Property sales resilient

By Andrew Gomes
Advertiser Staff Writer

Investors who bought commercial real estate in Hawai'i last year spent $1.4 billion, paying roughly half of that to Japanese companies that continued to liquidate investments mostly at a loss, according to a recent industry analysis of the Island market.

The analysis also shows that the state's commercial property market remained resilient after Sept. 11, as several of the largest transactions were completed in the last three months of the year.

Colliers Monroe Friedlander, a local commercial real estate firm that tracked commercial property sales of more than $1 million — excluding deals between affiliated buyers and sellers — said there were 72 such transactions for a combined $1.4 billion last year.

Japanese investors sold $678 million of the total, often for less than 70 cents on the dollar, which translated into a net equity loss of $250 million, the report said.

The activity pales in comparison to the real estate buying boom in the late '80s and early '90s when Japanese investors poured an estimated $6 billion to $14 billion into Hawai'i real estate. But the sales show that even after several years of divesting and property value declines, the market remains in transition.

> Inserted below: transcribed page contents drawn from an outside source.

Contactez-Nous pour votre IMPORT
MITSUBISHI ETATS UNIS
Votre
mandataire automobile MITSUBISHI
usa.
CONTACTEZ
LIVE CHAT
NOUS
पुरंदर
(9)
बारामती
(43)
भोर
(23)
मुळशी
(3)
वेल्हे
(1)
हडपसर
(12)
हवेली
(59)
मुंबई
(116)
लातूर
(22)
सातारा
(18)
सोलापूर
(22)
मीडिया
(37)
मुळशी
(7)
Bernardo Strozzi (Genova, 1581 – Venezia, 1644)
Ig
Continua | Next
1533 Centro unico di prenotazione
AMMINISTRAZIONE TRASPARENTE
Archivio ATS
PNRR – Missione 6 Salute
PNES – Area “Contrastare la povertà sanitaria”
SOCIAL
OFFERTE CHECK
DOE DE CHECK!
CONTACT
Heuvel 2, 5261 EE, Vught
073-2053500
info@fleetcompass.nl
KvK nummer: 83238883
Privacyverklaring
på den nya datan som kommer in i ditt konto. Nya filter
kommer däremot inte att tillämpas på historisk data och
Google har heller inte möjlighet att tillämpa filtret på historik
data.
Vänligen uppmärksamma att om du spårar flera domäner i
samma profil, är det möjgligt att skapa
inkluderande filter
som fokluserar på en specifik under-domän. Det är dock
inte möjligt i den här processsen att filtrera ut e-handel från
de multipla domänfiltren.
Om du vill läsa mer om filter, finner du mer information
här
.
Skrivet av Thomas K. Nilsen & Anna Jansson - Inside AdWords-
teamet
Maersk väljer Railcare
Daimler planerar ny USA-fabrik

Dana Peiterson, senior vice president at commercial real estate firm CB Richard Ellis Hawaii Inc., estimated that last year's sale activity was up from about 50 annual transactions in the late '90s.

"It's not a real superheated market like you're seeing on the residential side, but it's moving in the right direction," he said.

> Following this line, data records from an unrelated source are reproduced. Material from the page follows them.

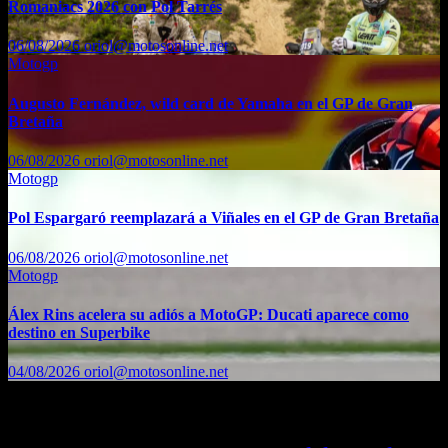
Romaniacs 2026 con Pol Tarrés
06/08/2026
oriol@motosonline.net
Motogp
Augusto Fernández, wild card de Yamaha en el GP de Gran
Bretaña
06/08/2026
oriol@motosonline.net
Motogp
Pol Espargaró reemplazará a Viñales en el GP de Gran Bretaña
06/08/2026
oriol@motosonline.net
Motogp
Álex Rins acelera su adiós a MotoGP: Ducati aparece como
destino en Superbike
04/08/2026
oriol@motosonline.net
Etiquetas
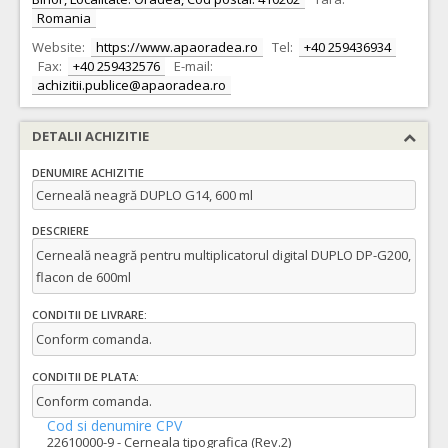
Romania
Website:
https://www.apaoradea.ro
Tel:
+40 259436934
Fax:
+40 259432576
E-mail:
achizitii.publice@apaoradea.ro
DETALII ACHIZITIE
DENUMIRE ACHIZITIE
Cerneală neagră DUPLO G14, 600 ml
DESCRIERE
Cerneală neagră pentru multiplicatorul digital DUPLO DP-G200,
flacon de 600ml
CONDITII DE LIVRARE:
Conform comanda.
CONDITII DE PLATA:
Conform comanda.
Cod si denumire CPV
22610000-9 - Cerneala tipografica (Rev.2)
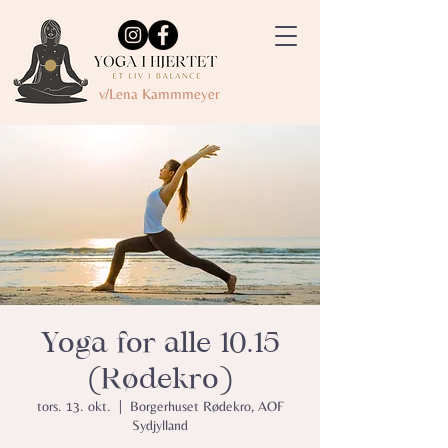
v/Lena Kammmeyer
Yoga for alle 10.15
(Rødekro)
tors. 13. okt.
  |  
Borgerhuset Rødekro, AOF
Sydjylland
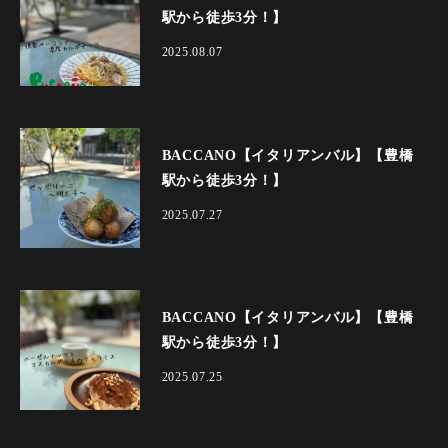
駅から徒歩3分！】
2025.08.07
BACCANO【イタリアンバル】【豊橋
駅から徒歩3分！】
2025.07.27
BACCANO【イタリアンバル】【豊橋
駅から徒歩3分！】
2025.07.25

Mike Hamasu, research director for Colliers Monroe Friedlander, said some in the industry believe that the commercial market recovery will be slow with near-term property values remaining flat, while others believe a recovery and rise in property values will happen sooner.

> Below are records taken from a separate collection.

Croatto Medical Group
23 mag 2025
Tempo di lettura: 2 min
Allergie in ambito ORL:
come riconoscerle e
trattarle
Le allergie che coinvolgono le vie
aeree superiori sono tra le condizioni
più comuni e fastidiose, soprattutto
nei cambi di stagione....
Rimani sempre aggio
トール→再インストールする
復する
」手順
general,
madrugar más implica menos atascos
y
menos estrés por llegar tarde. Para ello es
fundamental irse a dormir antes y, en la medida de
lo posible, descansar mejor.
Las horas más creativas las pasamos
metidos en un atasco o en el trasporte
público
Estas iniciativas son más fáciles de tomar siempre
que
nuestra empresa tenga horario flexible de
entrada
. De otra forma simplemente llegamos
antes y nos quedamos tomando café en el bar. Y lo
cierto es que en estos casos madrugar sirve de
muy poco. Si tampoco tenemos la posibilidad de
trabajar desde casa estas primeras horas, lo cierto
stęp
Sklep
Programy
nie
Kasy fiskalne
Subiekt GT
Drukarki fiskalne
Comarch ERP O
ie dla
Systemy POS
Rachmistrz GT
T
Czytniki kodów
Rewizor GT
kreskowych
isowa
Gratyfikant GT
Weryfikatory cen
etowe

This year, experts forecast commercial property sales will come close to last year's volume, but with a different mix of property.

Already, last month's $250 million sale of Victoria Ward Ltd.'s retail/mixed-use property equaled last year's biggest transaction, the $250 million sale of the Kea Lani Hotel on Maui.

Other property types making up the bulk of sales this year will likely be office, industrial and more retail/mixed-use real estate. Only three small hotels and three golf courses are listed among $684 million of commercial real estate currently on the market, according to Colliers.

Last year, the biggest sales involved hotels. A dozen were sold for a combined $897 million. Of that, $500 million was divested by Japanese companies, including Kokusai Jidosha, which sold the Hyatt Regency Maui for $200 million, and Nissho Iwai Corp., which sold the Ritz-Carlton Kapalua for $143 million.

Among other commercial property sale highlights last year:

• Seven office buildings sold for a combined $188 million, including the $95 million sale of Amfac Center.

• There were 13 retail/mixed-use properties sold for $137 million, including the Nicos Building, a Waikiki retail/office complex, for $80 million.

• Investors also bought 22 land parcels for $108 million; 11 multi-family complexes for $75 million; and seven industrial properties for $33 million.

• More than $350 million in sales involving nine properties closed in the last three months of the year, after terrorist attacks on the Mainland triggered widespread economic damage and uncertainty.

• Among the buyers were major hotel corporations, local and Mainland real estate investment companies and homebuilders.